The role of cholinergic basal forebrain (CBF) neurons in mnemonic behaviors was investigated using the immunotoxin 192IgG-saporin. We assessed two routes of immunotoxin administration: intracerebroventricular (ICV) and intraparenchymal (INTRA). INTRA lesions of the medial septum (MS) and/or the nucleus basalis magnocellularis (NBM) were compared with ICV-lesions, INTRA-phosphate-buffered saline injected, and naive controls. The INTRA-NBM/MS and ICV NBM/MS lesions produced a similar depletion of choline acetyltransferase activity of 80% across all CBF projections. Water maze performance was similarly impaired for ICV- and INTRA-NBM/MS animals during various phases of testing, whereas animals with individual lesions of the NBM or MS performed at the level of controls.
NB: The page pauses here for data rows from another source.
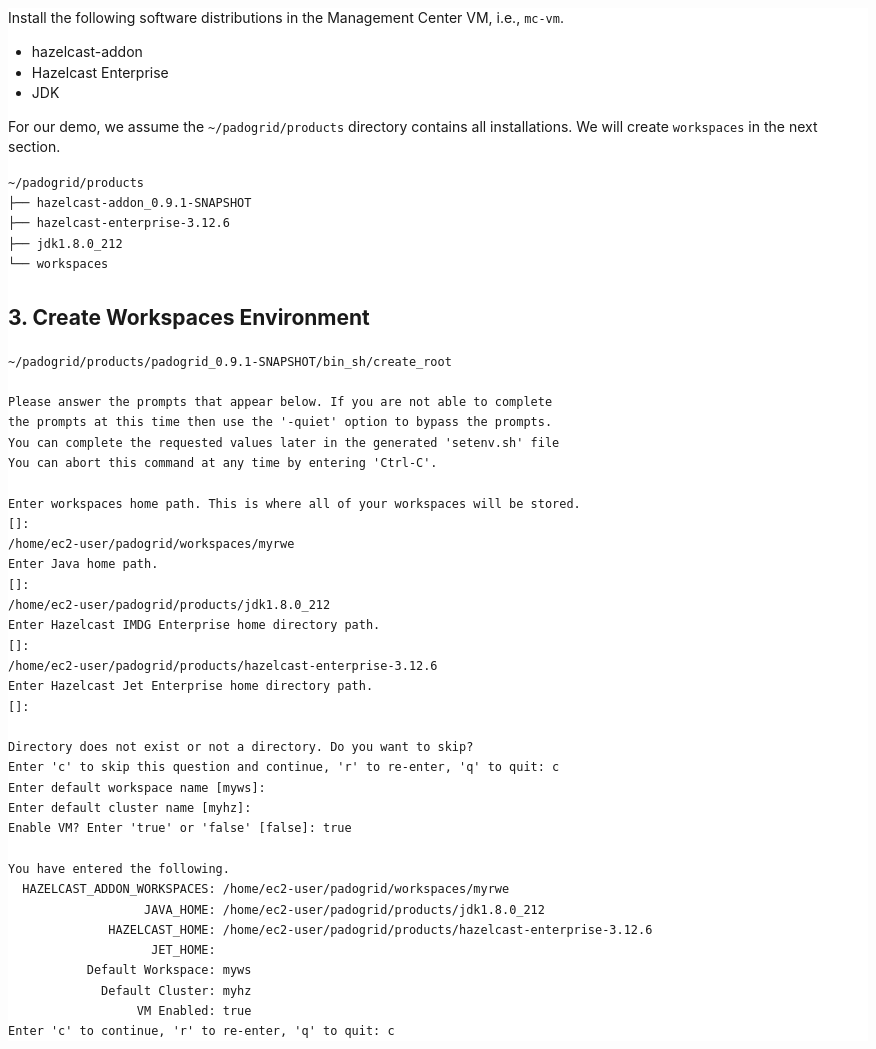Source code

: Install the following software distributions in the Management Center VM, i.e., `mc-vm`.

- hazelcast-addon
- Hazelcast Enterprise
- JDK

For our demo, we assume the `~/padogrid/products` directory contains all installations. We will create `workspaces` in the next section.

```console
~/padogrid/products
├── hazelcast-addon_0.9.1-SNAPSHOT
├── hazelcast-enterprise-3.12.6
├── jdk1.8.0_212
└── workspaces
```

## 3. Create Workspaces Environment

```console
~/padogrid/products/padogrid_0.9.1-SNAPSHOT/bin_sh/create_root

Please answer the prompts that appear below. If you are not able to complete
the prompts at this time then use the '-quiet' option to bypass the prompts.
You can complete the requested values later in the generated 'setenv.sh' file
You can abort this command at any time by entering 'Ctrl-C'.

Enter workspaces home path. This is where all of your workspaces will be stored.
[]:
/home/ec2-user/padogrid/workspaces/myrwe 
Enter Java home path.
[]:
/home/ec2-user/padogrid/products/jdk1.8.0_212
Enter Hazelcast IMDG Enterprise home directory path.
[]:
/home/ec2-user/padogrid/products/hazelcast-enterprise-3.12.6
Enter Hazelcast Jet Enterprise home directory path.
[]:

Directory does not exist or not a directory. Do you want to skip?
Enter 'c' to skip this question and continue, 'r' to re-enter, 'q' to quit: c
Enter default workspace name [myws]: 
Enter default cluster name [myhz]: 
Enable VM? Enter 'true' or 'false' [false]: true

You have entered the following.
  HAZELCAST_ADDON_WORKSPACES: /home/ec2-user/padogrid/workspaces/myrwe
                   JAVA_HOME: /home/ec2-user/padogrid/products/jdk1.8.0_212
              HAZELCAST_HOME: /home/ec2-user/padogrid/products/hazelcast-enterprise-3.12.6
                    JET_HOME: 
           Default Workspace: myws
             Default Cluster: myhz
                  VM Enabled: true
Enter 'c' to continue, 'r' to re-enter, 'q' to quit: c
```
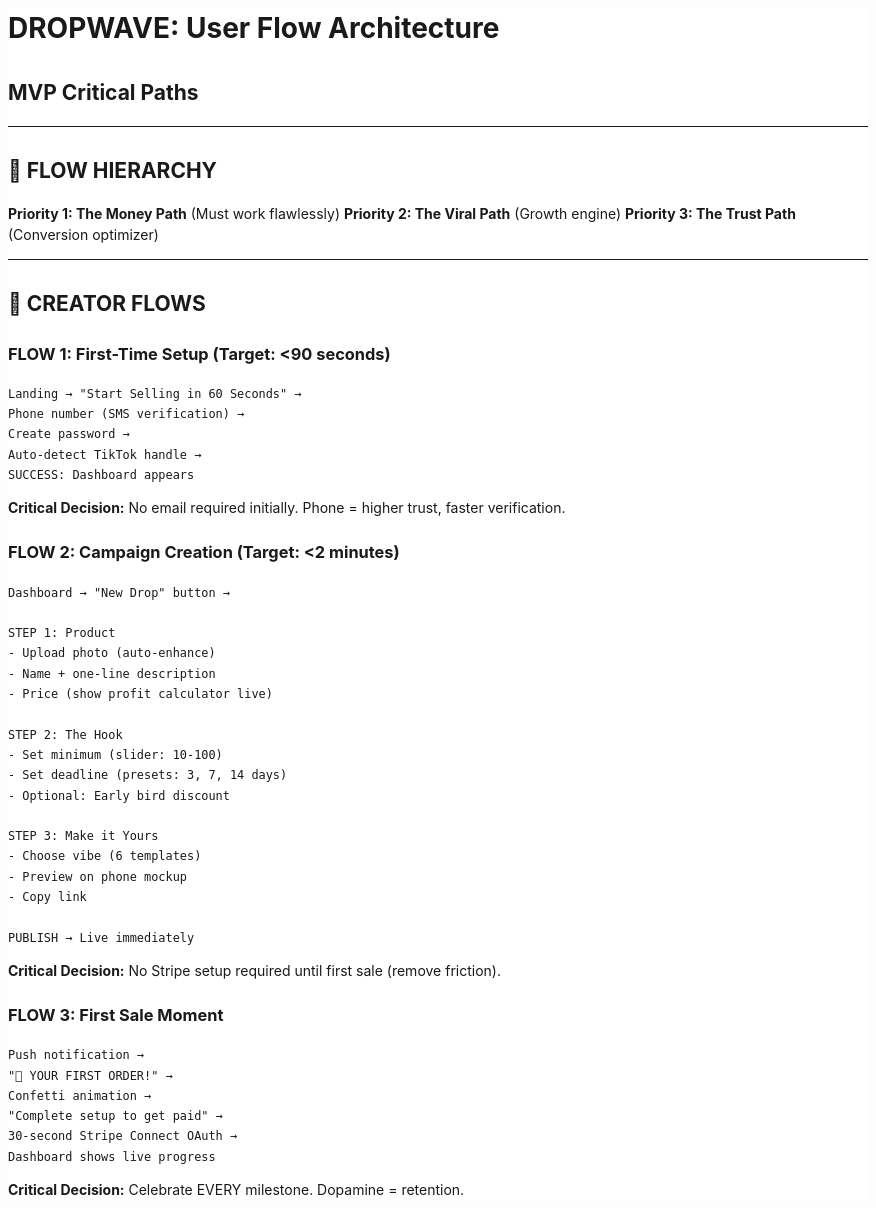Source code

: # DROPWAVE: User Flow Architecture
## MVP Critical Paths

---

## 🎯 FLOW HIERARCHY

**Priority 1: The Money Path** (Must work flawlessly)
**Priority 2: The Viral Path** (Growth engine)
**Priority 3: The Trust Path** (Conversion optimizer)

---

## 🚀 CREATOR FLOWS

### FLOW 1: First-Time Setup (Target: <90 seconds)
```
Landing → "Start Selling in 60 Seconds" →
Phone number (SMS verification) →
Create password →
Auto-detect TikTok handle →
SUCCESS: Dashboard appears
```
**Critical Decision:** No email required initially. Phone = higher trust, faster verification.

### FLOW 2: Campaign Creation (Target: <2 minutes)
```
Dashboard → "New Drop" button →

STEP 1: Product
- Upload photo (auto-enhance)
- Name + one-line description
- Price (show profit calculator live)

STEP 2: The Hook
- Set minimum (slider: 10-100)
- Set deadline (presets: 3, 7, 14 days)
- Optional: Early bird discount

STEP 3: Make it Yours
- Choose vibe (6 templates)
- Preview on phone mockup
- Copy link

PUBLISH → Live immediately
```
**Critical Decision:** No Stripe setup required until first sale (remove friction).

### FLOW 3: First Sale Moment
```
Push notification → 
"🎉 YOUR FIRST ORDER!" →
Confetti animation →
"Complete setup to get paid" →
30-second Stripe Connect OAuth →
Dashboard shows live progress
```
**Critical Decision:** Celebrate EVERY milestone. Dopamine = retention.
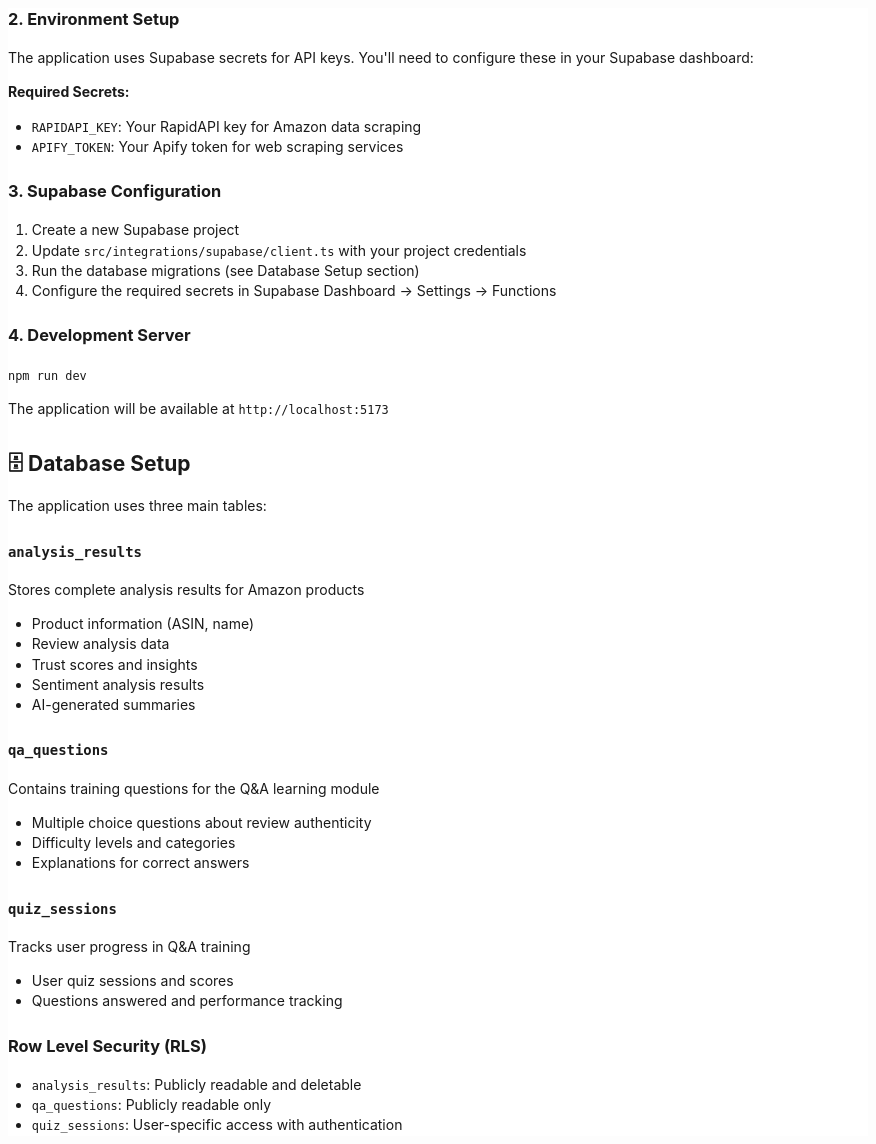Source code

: ### 2. Environment Setup

The application uses Supabase secrets for API keys. You'll need to configure these in your Supabase dashboard:

**Required Secrets:**
- `RAPIDAPI_KEY`: Your RapidAPI key for Amazon data scraping
- `APIFY_TOKEN`: Your Apify token for web scraping services

### 3. Supabase Configuration

1. Create a new Supabase project
2. Update `src/integrations/supabase/client.ts` with your project credentials
3. Run the database migrations (see Database Setup section)
4. Configure the required secrets in Supabase Dashboard → Settings → Functions

### 4. Development Server

```bash
npm run dev
```

The application will be available at `http://localhost:5173`

## 🗄 Database Setup

The application uses three main tables:

### `analysis_results`
Stores complete analysis results for Amazon products
- Product information (ASIN, name)
- Review analysis data
- Trust scores and insights
- Sentiment analysis results
- AI-generated summaries

### `qa_questions`
Contains training questions for the Q&A learning module
- Multiple choice questions about review authenticity
- Difficulty levels and categories
- Explanations for correct answers

### `quiz_sessions`
Tracks user progress in Q&A training
- User quiz sessions and scores
- Questions answered and performance tracking

### Row Level Security (RLS)
- `analysis_results`: Publicly readable and deletable
- `qa_questions`: Publicly readable only
- `quiz_sessions`: User-specific access with authentication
In contrast to the allocentric demands of water maze performance, the egocentric-based T-maze task revealed a vast group difference between the ICV- and the INTRA-NBM/MS animals. INTRA-NBM/MS animals showed a severe deficit in the non-match- and match-to-position version, whereas again, animals with single lesions were unimpaired. In addition, a dichotomy between animals with complete cholinergic deafferentation was observed in the inhibitory avoidance task. ICV-NBM/MS showed a diminished retention for the aversive stimulus while the INTRA-NBM/MS animals remembered well. During plus maze testing, only the INTRA-NBM/MS animals had a reduced level of anxiety. Although non-CBF regions may have been differently affected by the two routes of immunotoxin administration, global measures of arousal, motivation, and motor initiation did not reveal a different behavioral pattern. Our findings suggest that a dynamic interplay exists between the degree of cholinergic deficit and task demands revealing different types of mnemonic impairments.